Wider masks increase diversity; tight masks keep analog size more predictable.
Request Pattern
import os
import requests
HOSTED = True
url = (
"https://health.api.nvidia.com/v1/biology/nvidia/genmol/generate"
if HOSTED else "http://localhost:8000/generate"
)
headers = {"Content-Type": "application/json"}
if HOSTED:
headers["Authorization"] = f"Bearer {os.environ['NGC_API_KEY']}"
payload = {
"smiles": "[*{20-30}]",
"num_molecules": 30,
"temperature": "1.0",
"noise": "1.0",
"step_size": 1,
"scoring": "QED",
"unique": False,
}
response = requests.post(url, headers=headers, json=payload, timeout=180)

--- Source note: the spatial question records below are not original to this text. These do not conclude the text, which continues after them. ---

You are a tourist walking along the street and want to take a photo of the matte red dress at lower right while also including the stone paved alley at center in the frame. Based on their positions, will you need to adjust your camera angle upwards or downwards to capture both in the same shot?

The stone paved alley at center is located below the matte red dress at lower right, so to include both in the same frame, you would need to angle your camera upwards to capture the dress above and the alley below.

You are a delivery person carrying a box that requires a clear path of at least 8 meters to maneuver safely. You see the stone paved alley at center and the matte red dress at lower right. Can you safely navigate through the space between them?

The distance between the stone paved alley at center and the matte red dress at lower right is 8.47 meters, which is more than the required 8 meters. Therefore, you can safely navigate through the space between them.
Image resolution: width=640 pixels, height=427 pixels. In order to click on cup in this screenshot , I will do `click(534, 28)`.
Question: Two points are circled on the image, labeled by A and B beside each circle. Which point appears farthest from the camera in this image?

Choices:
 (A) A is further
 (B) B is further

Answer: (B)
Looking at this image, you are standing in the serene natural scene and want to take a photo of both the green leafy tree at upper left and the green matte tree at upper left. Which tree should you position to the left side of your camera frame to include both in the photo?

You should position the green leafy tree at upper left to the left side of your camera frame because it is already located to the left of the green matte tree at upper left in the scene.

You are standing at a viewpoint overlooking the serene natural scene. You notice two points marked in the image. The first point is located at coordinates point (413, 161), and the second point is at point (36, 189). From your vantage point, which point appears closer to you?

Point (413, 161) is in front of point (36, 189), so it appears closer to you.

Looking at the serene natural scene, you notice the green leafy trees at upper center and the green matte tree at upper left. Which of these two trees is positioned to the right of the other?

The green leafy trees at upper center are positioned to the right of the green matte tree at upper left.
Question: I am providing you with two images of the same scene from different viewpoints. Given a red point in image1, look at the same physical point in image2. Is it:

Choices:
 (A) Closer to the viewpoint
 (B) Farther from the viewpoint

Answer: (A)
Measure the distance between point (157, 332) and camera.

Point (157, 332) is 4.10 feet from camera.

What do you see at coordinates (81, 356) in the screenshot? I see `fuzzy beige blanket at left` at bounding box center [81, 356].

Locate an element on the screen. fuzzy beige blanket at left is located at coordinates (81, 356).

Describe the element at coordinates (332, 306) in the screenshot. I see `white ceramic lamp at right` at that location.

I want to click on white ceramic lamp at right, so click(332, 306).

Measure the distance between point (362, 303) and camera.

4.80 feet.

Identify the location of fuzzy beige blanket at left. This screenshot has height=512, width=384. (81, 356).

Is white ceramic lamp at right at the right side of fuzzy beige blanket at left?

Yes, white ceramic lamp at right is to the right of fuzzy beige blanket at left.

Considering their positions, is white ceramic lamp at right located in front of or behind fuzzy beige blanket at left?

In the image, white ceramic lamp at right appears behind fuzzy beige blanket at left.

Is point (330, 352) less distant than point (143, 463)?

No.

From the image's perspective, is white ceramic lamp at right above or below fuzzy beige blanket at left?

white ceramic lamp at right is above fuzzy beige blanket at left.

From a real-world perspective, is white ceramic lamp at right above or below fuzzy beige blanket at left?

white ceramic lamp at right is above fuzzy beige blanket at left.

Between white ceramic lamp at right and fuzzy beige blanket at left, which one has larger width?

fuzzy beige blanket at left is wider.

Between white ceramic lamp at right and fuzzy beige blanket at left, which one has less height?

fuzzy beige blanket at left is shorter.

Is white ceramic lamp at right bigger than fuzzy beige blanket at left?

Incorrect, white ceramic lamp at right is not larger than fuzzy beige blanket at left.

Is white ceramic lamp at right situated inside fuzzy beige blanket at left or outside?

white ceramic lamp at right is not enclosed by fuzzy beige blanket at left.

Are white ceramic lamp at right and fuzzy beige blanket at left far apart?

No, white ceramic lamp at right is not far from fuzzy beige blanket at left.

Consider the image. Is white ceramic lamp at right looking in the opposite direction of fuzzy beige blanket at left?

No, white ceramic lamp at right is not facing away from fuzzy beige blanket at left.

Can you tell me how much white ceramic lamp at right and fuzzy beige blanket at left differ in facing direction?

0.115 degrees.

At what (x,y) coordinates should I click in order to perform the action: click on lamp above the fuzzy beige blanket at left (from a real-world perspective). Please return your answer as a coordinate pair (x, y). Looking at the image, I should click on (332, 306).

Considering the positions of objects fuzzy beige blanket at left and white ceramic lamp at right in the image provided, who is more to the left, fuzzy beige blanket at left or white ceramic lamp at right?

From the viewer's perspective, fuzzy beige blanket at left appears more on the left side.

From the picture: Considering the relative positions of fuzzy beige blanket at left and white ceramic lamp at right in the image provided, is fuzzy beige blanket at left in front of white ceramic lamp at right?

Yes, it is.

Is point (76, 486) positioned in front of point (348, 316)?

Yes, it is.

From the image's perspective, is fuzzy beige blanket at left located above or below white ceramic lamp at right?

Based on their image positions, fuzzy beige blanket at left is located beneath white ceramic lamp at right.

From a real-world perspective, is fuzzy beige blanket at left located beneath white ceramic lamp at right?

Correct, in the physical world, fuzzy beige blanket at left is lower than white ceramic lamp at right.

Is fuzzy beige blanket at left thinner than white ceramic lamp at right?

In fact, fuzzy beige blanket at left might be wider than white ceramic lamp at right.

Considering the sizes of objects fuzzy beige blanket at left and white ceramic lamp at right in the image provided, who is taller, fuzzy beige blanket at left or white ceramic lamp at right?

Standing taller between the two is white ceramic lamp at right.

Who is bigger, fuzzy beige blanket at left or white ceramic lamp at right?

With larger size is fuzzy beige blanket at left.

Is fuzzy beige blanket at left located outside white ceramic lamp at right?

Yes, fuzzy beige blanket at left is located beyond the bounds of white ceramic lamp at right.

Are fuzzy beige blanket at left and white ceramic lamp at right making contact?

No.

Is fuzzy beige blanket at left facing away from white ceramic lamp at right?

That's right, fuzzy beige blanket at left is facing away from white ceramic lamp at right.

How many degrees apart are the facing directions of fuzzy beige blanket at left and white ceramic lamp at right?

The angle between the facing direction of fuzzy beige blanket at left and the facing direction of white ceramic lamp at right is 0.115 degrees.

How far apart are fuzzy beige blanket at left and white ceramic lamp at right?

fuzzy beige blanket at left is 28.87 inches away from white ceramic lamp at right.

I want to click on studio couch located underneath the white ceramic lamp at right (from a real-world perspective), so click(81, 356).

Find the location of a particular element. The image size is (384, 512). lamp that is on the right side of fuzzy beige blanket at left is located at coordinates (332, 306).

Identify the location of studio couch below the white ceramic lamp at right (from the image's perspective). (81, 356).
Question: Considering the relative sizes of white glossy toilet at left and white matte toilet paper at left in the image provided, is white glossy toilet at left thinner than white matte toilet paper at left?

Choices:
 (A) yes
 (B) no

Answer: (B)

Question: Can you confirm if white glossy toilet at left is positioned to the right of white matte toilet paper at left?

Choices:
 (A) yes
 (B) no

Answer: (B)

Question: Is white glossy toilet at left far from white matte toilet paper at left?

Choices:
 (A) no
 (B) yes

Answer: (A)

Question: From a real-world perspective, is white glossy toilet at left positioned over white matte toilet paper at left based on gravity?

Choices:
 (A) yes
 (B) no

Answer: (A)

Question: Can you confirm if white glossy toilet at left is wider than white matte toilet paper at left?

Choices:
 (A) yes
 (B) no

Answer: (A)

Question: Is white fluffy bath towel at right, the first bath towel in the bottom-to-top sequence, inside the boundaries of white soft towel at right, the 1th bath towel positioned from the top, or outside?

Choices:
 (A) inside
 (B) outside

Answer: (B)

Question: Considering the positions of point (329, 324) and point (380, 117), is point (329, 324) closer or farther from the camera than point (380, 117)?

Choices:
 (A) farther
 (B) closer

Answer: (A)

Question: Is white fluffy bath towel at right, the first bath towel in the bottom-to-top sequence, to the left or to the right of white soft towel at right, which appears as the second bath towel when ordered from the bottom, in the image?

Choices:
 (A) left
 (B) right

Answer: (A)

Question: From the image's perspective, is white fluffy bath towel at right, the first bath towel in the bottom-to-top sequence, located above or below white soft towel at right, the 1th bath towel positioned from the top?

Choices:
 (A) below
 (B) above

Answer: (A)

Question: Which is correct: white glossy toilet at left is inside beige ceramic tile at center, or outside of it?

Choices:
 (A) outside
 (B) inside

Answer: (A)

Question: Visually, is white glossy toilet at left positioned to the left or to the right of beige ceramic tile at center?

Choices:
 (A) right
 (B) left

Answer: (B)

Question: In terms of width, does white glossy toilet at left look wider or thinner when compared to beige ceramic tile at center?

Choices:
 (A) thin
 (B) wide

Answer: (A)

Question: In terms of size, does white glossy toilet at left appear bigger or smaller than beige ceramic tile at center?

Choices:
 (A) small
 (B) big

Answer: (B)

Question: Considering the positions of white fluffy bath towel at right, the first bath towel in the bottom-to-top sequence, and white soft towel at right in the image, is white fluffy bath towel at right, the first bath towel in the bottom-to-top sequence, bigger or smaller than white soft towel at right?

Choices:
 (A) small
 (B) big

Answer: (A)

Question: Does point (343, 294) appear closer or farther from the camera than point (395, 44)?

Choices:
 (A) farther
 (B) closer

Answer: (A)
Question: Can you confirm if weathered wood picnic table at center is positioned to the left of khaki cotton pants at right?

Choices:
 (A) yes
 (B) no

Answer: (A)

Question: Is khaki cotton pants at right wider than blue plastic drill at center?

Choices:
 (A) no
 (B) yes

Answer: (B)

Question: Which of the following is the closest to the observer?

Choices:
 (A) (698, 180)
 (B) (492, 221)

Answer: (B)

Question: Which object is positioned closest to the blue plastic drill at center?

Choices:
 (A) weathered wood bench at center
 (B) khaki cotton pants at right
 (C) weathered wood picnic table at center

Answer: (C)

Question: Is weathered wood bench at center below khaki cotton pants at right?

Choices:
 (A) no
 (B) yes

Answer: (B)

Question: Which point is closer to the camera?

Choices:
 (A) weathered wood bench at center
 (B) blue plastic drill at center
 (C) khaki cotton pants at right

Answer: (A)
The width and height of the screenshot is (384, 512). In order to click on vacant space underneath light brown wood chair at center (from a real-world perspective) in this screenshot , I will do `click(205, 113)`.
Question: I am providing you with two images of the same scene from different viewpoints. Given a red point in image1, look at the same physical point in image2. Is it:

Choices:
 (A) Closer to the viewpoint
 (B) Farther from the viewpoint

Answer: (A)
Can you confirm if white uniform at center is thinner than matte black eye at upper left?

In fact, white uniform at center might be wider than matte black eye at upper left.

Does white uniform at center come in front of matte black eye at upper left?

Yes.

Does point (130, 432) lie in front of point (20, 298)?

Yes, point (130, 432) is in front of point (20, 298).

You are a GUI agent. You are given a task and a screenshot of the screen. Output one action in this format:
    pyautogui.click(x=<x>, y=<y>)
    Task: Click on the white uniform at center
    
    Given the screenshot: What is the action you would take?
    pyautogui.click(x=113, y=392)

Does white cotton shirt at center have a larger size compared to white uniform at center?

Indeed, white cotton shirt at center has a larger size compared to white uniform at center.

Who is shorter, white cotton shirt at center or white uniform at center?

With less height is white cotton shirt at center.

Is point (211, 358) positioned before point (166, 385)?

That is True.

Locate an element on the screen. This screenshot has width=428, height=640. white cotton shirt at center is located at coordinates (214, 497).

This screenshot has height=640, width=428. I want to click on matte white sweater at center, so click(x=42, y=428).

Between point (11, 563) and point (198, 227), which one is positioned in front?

response.raise_for_status()
result = response.json()
Gotchas:
temperature and noise are strings.
num_molecules is 1-1000; invalid/duplicate molecules may be filtered, so
request extra when the user needs a minimum count.
scoring is "QED" for drug-likeness or "LogP" for lipophilicity.
- Set
unique=True for deduplicated analog lists.
Save And Report Output
if result.get("status") != "success":
raise RuntimeError(result.get("error", "GenMol failed"))
molecules = sorted(result["molecules"], key=lambda m: m["score"], reverse=True)
for rank, mol in enumerate(molecules[:30], start=1):
print(f"{rank:3d} {mol['score']:8.4f} {mol['smiles']}")
with open("generated_molecules.smi", "w", encoding="utf-8") as handle:
handle.write("smiles\tscore\n")
for mol in molecules:
handle.write(f"{mol['smiles']}\t{mol['score']:.4f}\n")
For chemical validity, uniqueness, PAINS/alerts, and visualization with RDKit,
read references/validation.md.
Limits And Troubleshooting
- Fewer molecules than requested is expected after filtering.
- Invalid SAFE strings cause
status: "failed" or validation errors.
- Install
safe-mol only for scaffold, motif, or lead-optimization workflows;
de novo masks work without conversion.
- Local startup downloads about 20 GB into
LOCAL_NIM_CACHE.
- Container issues: confirm
nvidia-smi, NVIDIA Container Toolkit, and
--runtime=nvidia; use NIM_TEST_GPU to choose the single visible GPU.